[Exercise aim] Keep the pictures out and restate every record exactly.

(Front-end code edit data)
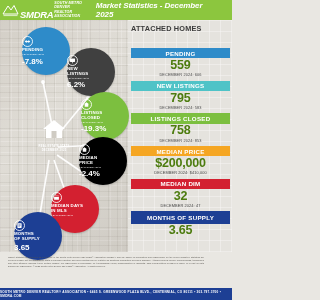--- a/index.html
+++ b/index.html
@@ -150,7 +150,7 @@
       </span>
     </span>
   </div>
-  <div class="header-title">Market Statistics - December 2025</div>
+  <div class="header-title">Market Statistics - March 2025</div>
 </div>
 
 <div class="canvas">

[Worked solution]
--- a/index.html
+++ b/index.html
@@ -150,7 +150,7 @@
       </span>
     </span>
   </div>
-  <div class="header-title">Market Statistics - December 2025</div>
+  <div class="header-title">Market Statistics - March 2025</div>
 </div>
 
 <div class="canvas">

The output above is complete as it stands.